Les assurances obligatoires
En tant que taxi conventionné, vous devez souscrire obligatoirement deux assurances :
- Une assurance responsabilité civile professionnelle (RC pro). Elle prend en charge les frais en cas de dommage causé à un tiers (corporel, matériel ou immatériel). Elle s’applique par exemple si l’un de vos voyageurs se blesse dans votre véhicule. En revanche, elle ne couvre pas les dégâts subis par votre voiture.
- Une assurance auto professionnelle. Elle protège votre véhicule en cas de dommage. Vous pouvez choisir une couverture au tiers ou tous risques. Selon les contrats, l’assurance auto peut inclure d’autres garanties, comme la RC circulation pour les accidents de la route.
Comment développer son activité de taxi-ambulance ?
Il est courant de démarrer son activité de taxi conventionné seul. Deux options s’offrent à vous si vous désirez par la suite développer votre activité :
- Recruter un salarié titulaire de la carte professionnelle. Vous augmentez mécaniquement le nombre de courses prises par votre entreprise. En revanche, cette solution implique de gérer des aspects humains, administratifs et financiers plus complexes. Elle reste généralement plus adaptée en société.
- Vous associer. Vous pouvez passer d’EURL à SARL ou de SASU à SAS en vous associant avec d’autres personnes. C’est une option intéressante pour partager vos investissements et structurer un projet plus ambitieux. Pensez toutefois à bien définir les rôles et les responsabilités de chacun pour éviter les désaccords.

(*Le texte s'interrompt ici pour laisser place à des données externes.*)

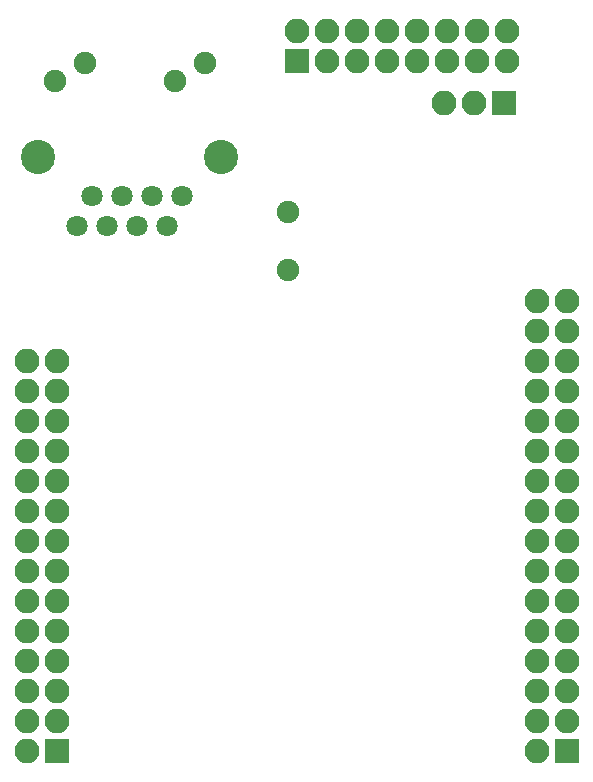
<source format=gbr>
G04 #@! TF.FileFunction,Soldermask,Bot*
%FSLAX46Y46*%
G04 Gerber Fmt 4.6, Leading zero omitted, Abs format (unit mm)*
G04 Created by KiCad (PCBNEW 4.0.2-stable) date 5/15/2017 11:57:14 PM*
%MOMM*%
G01*
G04 APERTURE LIST*
%ADD10C,0.100000*%
%ADD11R,2.100000X2.100000*%
%ADD12O,2.100000X2.100000*%
%ADD13C,1.900000*%
%ADD14C,1.800000*%
%ADD15C,2.900000*%
G04 APERTURE END LIST*
D10*
D11*
X162179000Y-66675000D03*
D12*
X159639000Y-66675000D03*
X157099000Y-66675000D03*
D11*
X167513000Y-121539000D03*
D12*
X164973000Y-121539000D03*
X167513000Y-118999000D03*
X164973000Y-118999000D03*
X167513000Y-116459000D03*
X164973000Y-116459000D03*
X167513000Y-113919000D03*
X164973000Y-113919000D03*
X167513000Y-111379000D03*
X164973000Y-111379000D03*
X167513000Y-108839000D03*
X164973000Y-108839000D03*
X167513000Y-106299000D03*
X164973000Y-106299000D03*
X167513000Y-103759000D03*
X164973000Y-103759000D03*
X167513000Y-101219000D03*
X164973000Y-101219000D03*
X167513000Y-98679000D03*
X164973000Y-98679000D03*
X167513000Y-96139000D03*
X164973000Y-96139000D03*
X167513000Y-93599000D03*
X164973000Y-93599000D03*
X167513000Y-91059000D03*
X164973000Y-91059000D03*
X167513000Y-88519000D03*
X164973000Y-88519000D03*
X167513000Y-85979000D03*
X164973000Y-85979000D03*
X167513000Y-83439000D03*
X164973000Y-83439000D03*
D11*
X144653000Y-63119000D03*
D12*
X144653000Y-60579000D03*
X147193000Y-63119000D03*
X147193000Y-60579000D03*
X149733000Y-63119000D03*
X149733000Y-60579000D03*
X152273000Y-63119000D03*
X152273000Y-60579000D03*
X154813000Y-63119000D03*
X154813000Y-60579000D03*
X157353000Y-63119000D03*
X157353000Y-60579000D03*
X159893000Y-63119000D03*
X159893000Y-60579000D03*
X162433000Y-63119000D03*
X162433000Y-60579000D03*
D11*
X124333000Y-121539000D03*
D12*
X121793000Y-121539000D03*
X124333000Y-118999000D03*
X121793000Y-118999000D03*
X124333000Y-116459000D03*
X121793000Y-116459000D03*
X124333000Y-113919000D03*
X121793000Y-113919000D03*
X124333000Y-111379000D03*
X121793000Y-111379000D03*
X124333000Y-108839000D03*
X121793000Y-108839000D03*
X124333000Y-106299000D03*
X121793000Y-106299000D03*
X124333000Y-103759000D03*
X121793000Y-103759000D03*
X124333000Y-101219000D03*
X121793000Y-101219000D03*
X124333000Y-98679000D03*
X121793000Y-98679000D03*
X124333000Y-96139000D03*
X121793000Y-96139000D03*
X124333000Y-93599000D03*
X121793000Y-93599000D03*
X124333000Y-91059000D03*
X121793000Y-91059000D03*
X124333000Y-88519000D03*
X121793000Y-88519000D03*
D13*
X143891000Y-75946000D03*
X143891000Y-80826000D03*
D14*
X132445000Y-74570000D03*
X134985000Y-74570000D03*
X133715000Y-77110000D03*
X131175000Y-77110000D03*
X129905000Y-74570000D03*
X128635000Y-77110000D03*
X127365000Y-74570000D03*
X126095000Y-77110000D03*
D15*
X138290000Y-71280000D03*
X122790000Y-71280000D03*
D13*
X126755000Y-63330000D03*
X124215000Y-64850000D03*
X136865000Y-63330000D03*
X134325000Y-64850000D03*
M02*

</source>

Le métier de taxi-ambulance n’existe pas juridiquement, mais il désigne le plus souvent celui de taxi conventionné. Vous exercez alors une activité de taxi classique avec une convention signée avec la CPAM, vous permettant de transporter des patients vers leurs lieux de soins avec une prise en charge de leurs frais. Cette activité s’exerce majoritairement en indépendant, en entreprise individuelle ou en société unipersonnelle. Elle implique de respecter des obligations précises, notamment en matière de transport et d’équipement du véhicule.